ACTIVITY
Lines containing "python": state how many there are in these entries, and write only that number.

Stored data entries
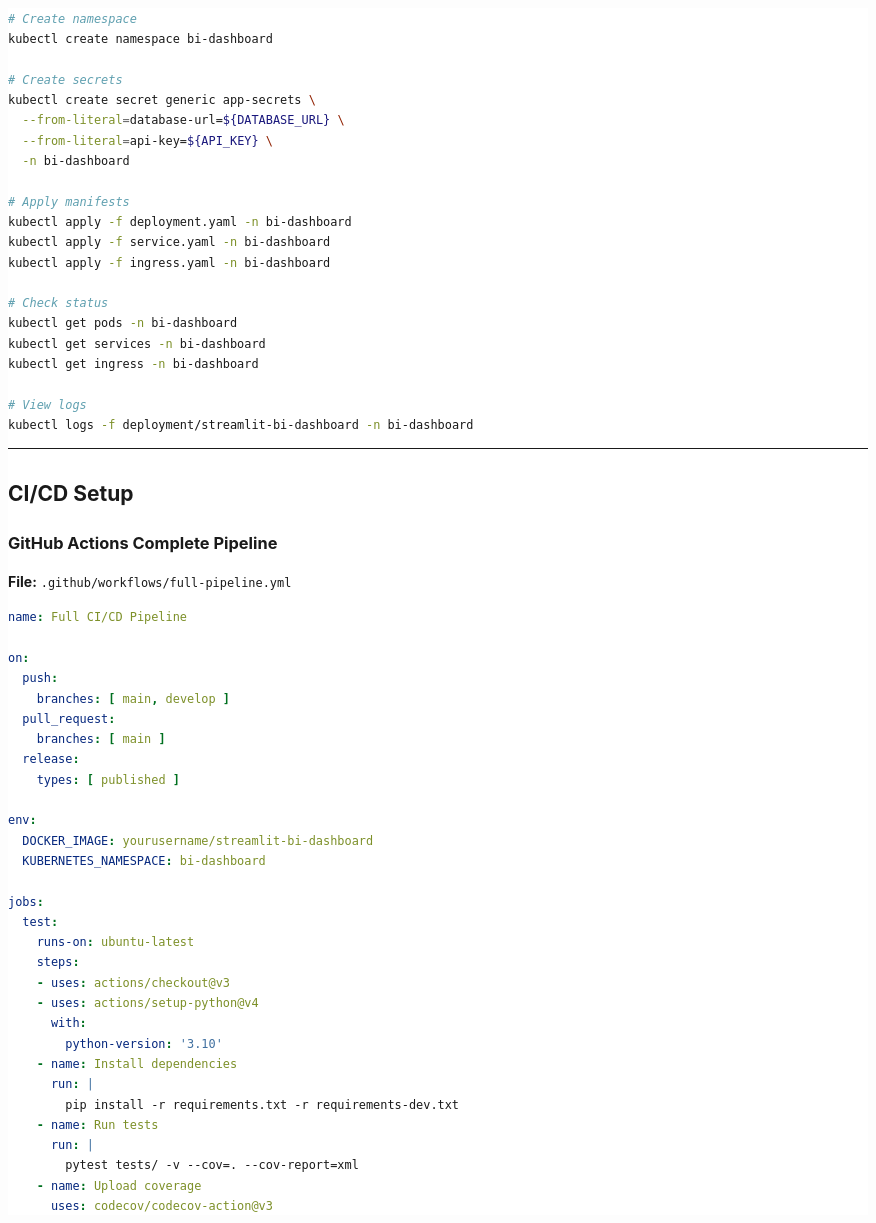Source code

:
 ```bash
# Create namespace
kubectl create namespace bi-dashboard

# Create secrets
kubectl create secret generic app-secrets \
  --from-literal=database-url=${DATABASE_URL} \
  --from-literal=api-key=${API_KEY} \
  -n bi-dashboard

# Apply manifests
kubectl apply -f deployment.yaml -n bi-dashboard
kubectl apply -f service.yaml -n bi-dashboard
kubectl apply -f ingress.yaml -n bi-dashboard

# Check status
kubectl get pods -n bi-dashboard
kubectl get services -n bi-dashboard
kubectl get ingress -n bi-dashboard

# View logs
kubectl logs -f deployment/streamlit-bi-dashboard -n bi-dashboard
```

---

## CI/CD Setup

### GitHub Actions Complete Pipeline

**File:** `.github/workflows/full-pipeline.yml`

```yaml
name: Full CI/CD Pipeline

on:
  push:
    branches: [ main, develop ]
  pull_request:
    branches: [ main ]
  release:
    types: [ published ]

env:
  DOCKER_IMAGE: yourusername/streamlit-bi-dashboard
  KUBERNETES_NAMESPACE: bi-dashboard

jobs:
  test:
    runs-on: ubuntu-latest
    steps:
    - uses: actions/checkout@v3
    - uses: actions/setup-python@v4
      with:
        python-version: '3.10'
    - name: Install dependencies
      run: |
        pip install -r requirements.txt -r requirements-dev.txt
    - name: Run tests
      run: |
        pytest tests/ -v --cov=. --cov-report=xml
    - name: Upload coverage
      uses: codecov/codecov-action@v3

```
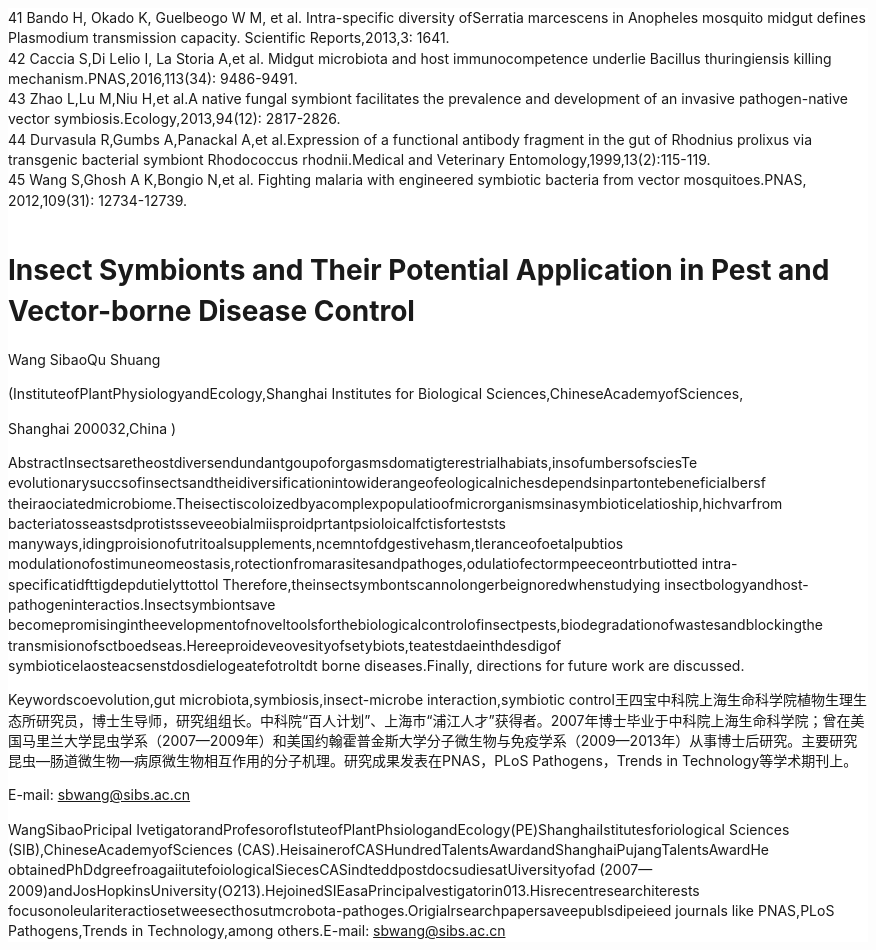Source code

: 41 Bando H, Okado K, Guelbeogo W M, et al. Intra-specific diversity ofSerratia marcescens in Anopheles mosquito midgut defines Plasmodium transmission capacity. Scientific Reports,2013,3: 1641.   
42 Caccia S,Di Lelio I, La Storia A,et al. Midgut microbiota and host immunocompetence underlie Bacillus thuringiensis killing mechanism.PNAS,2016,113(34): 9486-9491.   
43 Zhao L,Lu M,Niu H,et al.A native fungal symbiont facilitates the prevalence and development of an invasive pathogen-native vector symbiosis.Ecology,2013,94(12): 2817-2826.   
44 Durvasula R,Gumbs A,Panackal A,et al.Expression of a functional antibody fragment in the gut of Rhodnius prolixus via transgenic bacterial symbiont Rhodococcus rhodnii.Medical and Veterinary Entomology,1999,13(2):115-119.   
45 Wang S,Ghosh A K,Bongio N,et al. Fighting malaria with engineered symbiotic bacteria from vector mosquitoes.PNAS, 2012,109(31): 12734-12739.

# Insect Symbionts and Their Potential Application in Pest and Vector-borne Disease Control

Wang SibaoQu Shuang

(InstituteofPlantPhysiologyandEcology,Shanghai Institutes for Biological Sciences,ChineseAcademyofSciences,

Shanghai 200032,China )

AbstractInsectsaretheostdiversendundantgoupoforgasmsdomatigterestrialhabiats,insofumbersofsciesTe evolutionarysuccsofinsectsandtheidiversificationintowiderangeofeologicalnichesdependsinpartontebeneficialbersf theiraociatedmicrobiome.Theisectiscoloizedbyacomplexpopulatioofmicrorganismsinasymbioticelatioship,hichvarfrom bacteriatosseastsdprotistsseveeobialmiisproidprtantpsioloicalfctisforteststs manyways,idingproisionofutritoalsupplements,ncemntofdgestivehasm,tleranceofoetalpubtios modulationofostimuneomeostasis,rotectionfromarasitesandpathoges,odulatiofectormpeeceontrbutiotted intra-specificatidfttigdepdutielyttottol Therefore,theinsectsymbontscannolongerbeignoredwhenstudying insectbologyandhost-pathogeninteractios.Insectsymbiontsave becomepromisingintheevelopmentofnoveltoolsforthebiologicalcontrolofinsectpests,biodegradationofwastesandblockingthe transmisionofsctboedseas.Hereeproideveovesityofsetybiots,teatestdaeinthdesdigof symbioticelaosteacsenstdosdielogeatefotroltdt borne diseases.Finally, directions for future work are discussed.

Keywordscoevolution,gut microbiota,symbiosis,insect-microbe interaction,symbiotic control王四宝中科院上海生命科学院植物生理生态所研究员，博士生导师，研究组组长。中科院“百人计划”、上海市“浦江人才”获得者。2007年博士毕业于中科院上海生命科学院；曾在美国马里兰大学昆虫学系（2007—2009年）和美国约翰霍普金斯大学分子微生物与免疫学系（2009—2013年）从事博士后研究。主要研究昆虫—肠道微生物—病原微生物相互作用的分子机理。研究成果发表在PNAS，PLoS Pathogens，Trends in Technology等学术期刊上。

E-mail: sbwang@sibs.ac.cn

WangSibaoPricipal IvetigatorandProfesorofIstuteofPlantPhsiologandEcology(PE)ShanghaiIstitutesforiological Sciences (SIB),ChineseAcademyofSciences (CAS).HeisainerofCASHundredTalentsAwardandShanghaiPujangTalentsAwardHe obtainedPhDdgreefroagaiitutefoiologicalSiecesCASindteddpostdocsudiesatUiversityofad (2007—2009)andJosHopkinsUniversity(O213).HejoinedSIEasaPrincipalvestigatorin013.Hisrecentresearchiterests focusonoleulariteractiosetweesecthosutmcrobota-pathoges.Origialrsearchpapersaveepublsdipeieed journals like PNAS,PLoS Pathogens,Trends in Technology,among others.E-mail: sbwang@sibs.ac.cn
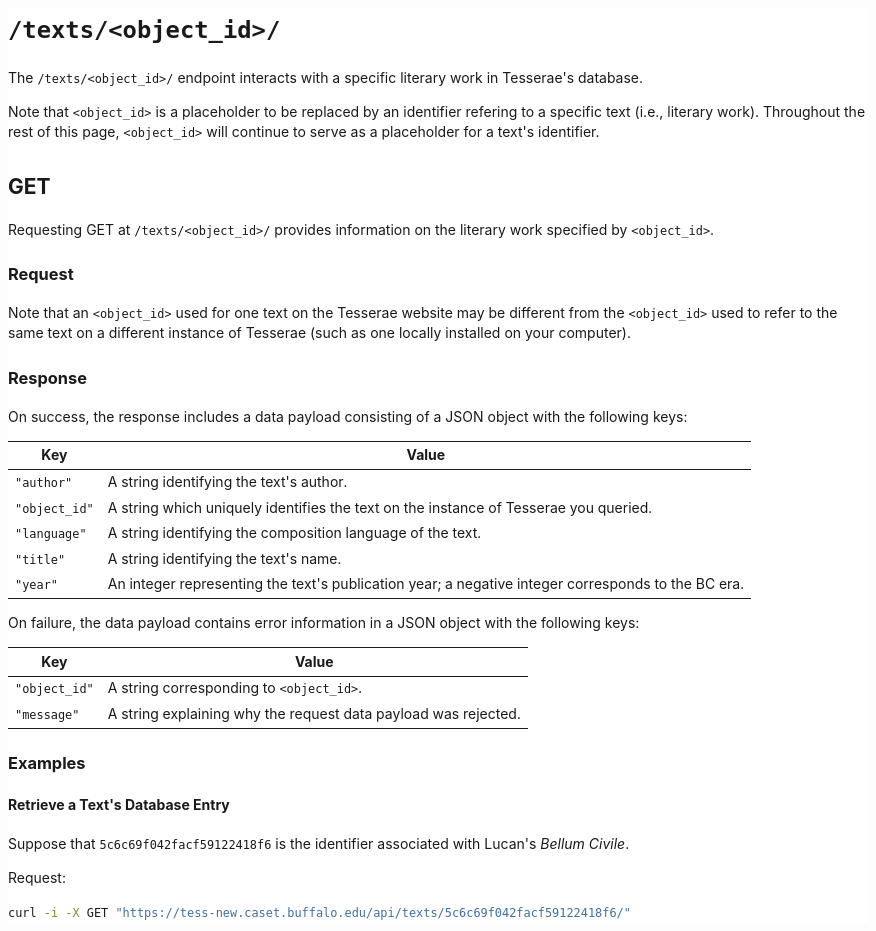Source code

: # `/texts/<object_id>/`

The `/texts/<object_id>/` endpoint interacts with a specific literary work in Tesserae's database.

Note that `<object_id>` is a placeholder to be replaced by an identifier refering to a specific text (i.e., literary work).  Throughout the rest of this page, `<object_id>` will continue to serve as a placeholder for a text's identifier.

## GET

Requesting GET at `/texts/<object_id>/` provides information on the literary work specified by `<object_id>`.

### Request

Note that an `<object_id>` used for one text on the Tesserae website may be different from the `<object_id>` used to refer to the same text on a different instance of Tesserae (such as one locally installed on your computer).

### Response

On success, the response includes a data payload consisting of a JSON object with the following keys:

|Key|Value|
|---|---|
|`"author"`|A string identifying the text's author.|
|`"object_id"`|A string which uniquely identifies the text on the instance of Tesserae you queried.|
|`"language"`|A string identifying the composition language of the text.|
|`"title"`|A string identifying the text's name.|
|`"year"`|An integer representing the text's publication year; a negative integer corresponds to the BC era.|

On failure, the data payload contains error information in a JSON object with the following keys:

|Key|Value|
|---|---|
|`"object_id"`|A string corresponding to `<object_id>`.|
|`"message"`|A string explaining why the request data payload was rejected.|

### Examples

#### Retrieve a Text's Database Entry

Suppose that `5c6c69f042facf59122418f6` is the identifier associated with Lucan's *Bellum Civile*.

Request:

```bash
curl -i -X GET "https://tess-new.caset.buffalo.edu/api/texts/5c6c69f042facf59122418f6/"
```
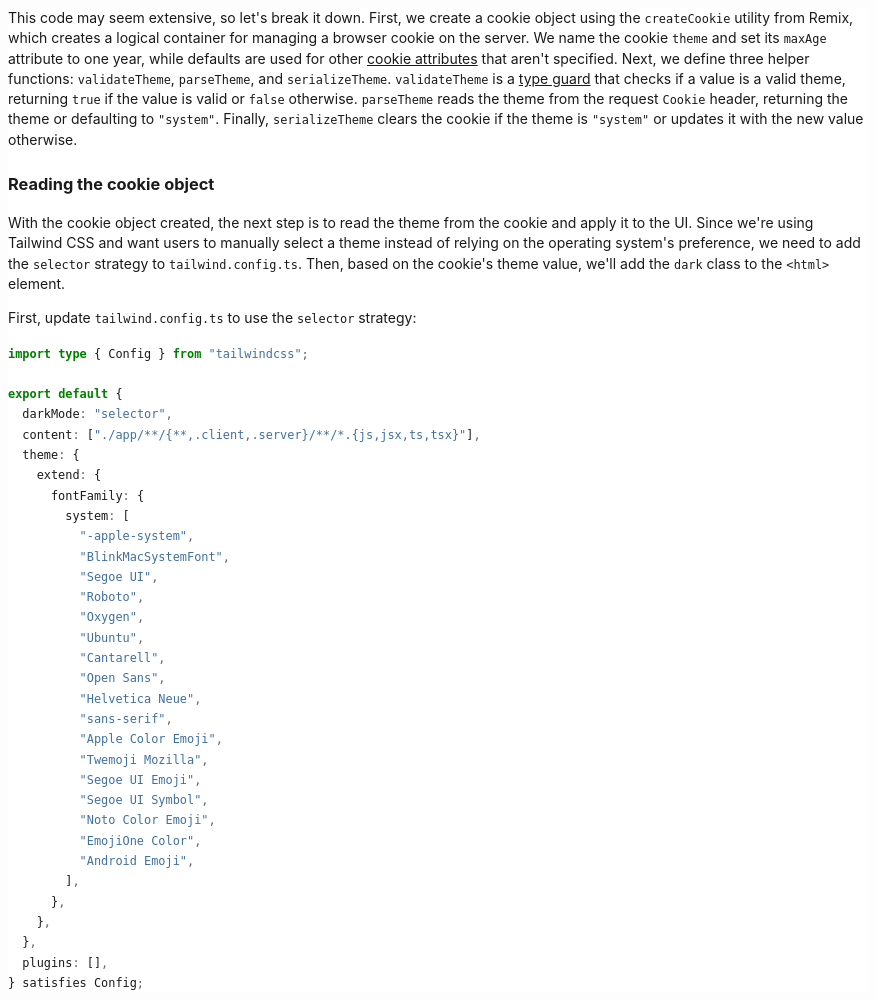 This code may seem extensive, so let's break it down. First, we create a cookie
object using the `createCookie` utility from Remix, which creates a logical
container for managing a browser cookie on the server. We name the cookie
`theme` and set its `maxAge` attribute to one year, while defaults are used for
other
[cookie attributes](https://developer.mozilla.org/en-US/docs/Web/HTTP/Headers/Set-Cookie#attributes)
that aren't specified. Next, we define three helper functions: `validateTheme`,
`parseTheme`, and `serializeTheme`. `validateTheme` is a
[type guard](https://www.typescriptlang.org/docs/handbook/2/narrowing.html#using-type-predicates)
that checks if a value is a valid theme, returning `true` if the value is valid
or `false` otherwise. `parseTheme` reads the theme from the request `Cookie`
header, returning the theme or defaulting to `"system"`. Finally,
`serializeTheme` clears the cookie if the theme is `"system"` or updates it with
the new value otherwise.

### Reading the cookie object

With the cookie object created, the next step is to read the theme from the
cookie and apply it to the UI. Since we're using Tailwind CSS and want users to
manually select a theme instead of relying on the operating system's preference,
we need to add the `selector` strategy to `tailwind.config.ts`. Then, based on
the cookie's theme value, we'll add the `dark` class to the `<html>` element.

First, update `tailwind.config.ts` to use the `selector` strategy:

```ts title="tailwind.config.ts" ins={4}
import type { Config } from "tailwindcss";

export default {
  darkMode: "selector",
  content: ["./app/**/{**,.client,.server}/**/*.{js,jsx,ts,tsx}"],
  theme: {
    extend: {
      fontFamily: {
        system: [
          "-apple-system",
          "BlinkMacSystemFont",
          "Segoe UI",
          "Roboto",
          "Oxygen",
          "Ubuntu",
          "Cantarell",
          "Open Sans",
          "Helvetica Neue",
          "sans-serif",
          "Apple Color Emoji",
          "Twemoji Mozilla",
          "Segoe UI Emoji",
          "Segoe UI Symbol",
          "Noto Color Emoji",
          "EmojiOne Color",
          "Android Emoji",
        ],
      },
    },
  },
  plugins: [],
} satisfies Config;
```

COMPLETED TASK
2